##### Data section #####
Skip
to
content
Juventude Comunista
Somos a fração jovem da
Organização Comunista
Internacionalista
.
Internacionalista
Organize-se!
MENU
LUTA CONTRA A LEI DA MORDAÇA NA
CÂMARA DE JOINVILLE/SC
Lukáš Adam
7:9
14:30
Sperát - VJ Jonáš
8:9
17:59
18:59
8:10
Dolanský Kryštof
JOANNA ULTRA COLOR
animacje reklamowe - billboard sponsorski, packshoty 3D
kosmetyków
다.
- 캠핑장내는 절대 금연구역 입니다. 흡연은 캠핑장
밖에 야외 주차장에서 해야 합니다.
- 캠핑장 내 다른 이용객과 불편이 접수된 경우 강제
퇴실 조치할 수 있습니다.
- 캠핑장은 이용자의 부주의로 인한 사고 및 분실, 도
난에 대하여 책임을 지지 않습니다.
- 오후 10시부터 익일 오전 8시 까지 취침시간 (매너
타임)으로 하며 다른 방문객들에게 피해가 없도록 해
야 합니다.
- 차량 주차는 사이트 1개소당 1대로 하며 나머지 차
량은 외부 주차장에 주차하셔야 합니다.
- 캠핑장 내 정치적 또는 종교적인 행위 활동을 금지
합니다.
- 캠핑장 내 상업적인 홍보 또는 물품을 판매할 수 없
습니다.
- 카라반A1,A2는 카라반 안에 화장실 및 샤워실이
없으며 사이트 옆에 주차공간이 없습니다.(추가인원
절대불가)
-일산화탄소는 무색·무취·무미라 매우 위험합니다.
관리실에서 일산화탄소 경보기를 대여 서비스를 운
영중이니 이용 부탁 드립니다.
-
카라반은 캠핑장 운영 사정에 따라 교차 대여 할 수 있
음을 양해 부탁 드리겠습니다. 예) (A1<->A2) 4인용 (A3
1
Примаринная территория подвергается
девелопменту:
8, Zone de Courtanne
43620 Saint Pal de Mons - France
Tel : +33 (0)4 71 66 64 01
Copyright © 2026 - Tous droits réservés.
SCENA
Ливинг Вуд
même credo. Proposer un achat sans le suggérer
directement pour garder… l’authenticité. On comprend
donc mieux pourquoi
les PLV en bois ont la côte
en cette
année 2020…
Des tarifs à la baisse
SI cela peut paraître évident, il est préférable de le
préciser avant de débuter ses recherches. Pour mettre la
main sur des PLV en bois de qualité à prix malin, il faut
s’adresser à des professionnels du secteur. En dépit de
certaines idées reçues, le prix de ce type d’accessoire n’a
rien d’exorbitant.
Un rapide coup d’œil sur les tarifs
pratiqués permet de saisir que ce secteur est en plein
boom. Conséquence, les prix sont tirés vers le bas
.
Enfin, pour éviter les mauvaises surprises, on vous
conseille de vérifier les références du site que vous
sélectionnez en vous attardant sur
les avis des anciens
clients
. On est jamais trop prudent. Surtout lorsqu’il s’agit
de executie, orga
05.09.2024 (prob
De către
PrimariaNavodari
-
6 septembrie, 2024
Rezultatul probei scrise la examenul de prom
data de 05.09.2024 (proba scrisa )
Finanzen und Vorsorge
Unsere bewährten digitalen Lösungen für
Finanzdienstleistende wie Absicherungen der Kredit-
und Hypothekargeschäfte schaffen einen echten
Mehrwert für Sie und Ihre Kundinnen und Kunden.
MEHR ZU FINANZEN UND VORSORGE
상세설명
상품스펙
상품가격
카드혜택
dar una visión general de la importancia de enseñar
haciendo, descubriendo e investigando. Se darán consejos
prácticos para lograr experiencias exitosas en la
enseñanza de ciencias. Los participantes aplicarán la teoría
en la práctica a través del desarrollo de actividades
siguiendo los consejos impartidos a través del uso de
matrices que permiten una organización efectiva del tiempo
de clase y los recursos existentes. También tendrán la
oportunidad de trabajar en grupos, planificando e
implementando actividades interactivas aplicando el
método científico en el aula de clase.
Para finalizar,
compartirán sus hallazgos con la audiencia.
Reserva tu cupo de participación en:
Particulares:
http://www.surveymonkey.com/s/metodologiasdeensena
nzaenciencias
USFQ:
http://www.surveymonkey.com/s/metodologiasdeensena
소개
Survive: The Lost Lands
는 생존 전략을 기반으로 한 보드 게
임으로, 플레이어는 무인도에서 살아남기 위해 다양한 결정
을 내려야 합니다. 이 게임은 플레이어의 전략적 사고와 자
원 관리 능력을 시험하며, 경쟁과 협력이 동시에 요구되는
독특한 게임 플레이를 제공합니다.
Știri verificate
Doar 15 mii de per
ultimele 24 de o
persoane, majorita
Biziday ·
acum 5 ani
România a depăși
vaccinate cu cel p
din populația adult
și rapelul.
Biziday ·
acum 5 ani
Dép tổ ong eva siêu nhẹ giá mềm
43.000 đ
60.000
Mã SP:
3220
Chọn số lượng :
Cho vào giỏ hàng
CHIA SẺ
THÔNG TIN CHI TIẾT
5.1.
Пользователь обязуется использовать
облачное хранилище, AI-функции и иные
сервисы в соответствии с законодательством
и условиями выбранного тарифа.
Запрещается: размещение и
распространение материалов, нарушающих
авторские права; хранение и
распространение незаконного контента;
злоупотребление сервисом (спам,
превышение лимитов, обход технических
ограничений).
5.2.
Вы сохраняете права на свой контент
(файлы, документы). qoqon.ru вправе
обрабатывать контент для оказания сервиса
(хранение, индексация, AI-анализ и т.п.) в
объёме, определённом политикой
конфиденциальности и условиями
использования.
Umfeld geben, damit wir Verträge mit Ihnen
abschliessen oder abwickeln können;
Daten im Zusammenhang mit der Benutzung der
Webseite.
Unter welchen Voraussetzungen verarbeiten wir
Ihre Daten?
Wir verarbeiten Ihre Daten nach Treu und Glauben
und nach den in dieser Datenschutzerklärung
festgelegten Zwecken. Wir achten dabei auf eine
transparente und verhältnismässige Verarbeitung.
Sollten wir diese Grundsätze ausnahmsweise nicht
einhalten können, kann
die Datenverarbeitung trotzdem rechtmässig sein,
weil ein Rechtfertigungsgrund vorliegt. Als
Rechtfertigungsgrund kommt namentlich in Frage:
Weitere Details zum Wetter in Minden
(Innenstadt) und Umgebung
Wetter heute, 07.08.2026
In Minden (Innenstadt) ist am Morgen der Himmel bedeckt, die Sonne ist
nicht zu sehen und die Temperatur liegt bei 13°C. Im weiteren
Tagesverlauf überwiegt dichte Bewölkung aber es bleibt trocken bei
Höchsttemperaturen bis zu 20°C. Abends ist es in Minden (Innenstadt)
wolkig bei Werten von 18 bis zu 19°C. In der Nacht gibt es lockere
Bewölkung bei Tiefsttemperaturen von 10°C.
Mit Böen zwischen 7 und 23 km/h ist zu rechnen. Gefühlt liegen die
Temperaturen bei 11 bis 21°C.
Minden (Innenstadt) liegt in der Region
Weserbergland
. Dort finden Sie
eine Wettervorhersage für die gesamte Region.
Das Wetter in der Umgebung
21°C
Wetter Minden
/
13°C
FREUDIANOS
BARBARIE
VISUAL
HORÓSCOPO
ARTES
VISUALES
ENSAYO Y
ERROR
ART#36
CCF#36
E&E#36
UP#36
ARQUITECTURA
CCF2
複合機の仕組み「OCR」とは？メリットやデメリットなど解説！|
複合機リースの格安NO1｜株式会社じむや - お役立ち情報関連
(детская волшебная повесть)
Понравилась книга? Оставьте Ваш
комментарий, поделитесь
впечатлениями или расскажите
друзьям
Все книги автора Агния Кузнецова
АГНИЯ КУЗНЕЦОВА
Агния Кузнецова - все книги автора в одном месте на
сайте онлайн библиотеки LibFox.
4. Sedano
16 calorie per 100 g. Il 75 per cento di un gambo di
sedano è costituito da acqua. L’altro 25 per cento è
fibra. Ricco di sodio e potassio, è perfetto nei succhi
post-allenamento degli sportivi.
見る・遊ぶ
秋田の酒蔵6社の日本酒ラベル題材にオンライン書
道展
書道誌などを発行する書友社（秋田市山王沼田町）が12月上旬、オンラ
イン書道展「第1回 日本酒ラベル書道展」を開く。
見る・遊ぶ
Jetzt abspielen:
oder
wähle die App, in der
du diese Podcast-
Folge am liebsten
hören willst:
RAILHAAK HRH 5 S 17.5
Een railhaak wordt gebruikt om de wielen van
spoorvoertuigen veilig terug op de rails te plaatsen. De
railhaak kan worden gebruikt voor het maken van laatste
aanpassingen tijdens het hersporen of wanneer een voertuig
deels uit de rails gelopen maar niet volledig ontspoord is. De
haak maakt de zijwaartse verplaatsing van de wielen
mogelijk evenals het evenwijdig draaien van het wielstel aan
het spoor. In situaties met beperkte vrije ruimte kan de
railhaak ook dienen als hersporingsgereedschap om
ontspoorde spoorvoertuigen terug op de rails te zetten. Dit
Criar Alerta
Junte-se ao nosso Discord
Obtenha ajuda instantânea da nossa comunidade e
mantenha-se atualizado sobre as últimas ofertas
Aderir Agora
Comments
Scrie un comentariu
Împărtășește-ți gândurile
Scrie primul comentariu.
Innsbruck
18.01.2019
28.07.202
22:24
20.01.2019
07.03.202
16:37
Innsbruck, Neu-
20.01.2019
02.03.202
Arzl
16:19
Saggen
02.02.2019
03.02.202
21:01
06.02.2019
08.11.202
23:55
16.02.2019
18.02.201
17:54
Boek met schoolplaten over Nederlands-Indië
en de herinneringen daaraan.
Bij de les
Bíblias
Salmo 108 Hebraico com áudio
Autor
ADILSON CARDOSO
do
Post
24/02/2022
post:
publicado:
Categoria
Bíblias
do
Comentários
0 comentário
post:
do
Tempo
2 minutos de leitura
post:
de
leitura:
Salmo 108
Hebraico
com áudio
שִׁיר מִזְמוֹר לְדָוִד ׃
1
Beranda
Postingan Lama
#####
Action item: Nothing but the lines from the one that contains "0 comentário" to the end of the listing should be given again, each exactly as it appears.

Answer box:
0 comentário
post:
do
Tempo
2 minutos de leitura
post:
de
leitura:
Salmo 108
Hebraico
com áudio
שִׁיר מִזְמוֹר לְדָוִד ׃
1
Beranda
Postingan Lama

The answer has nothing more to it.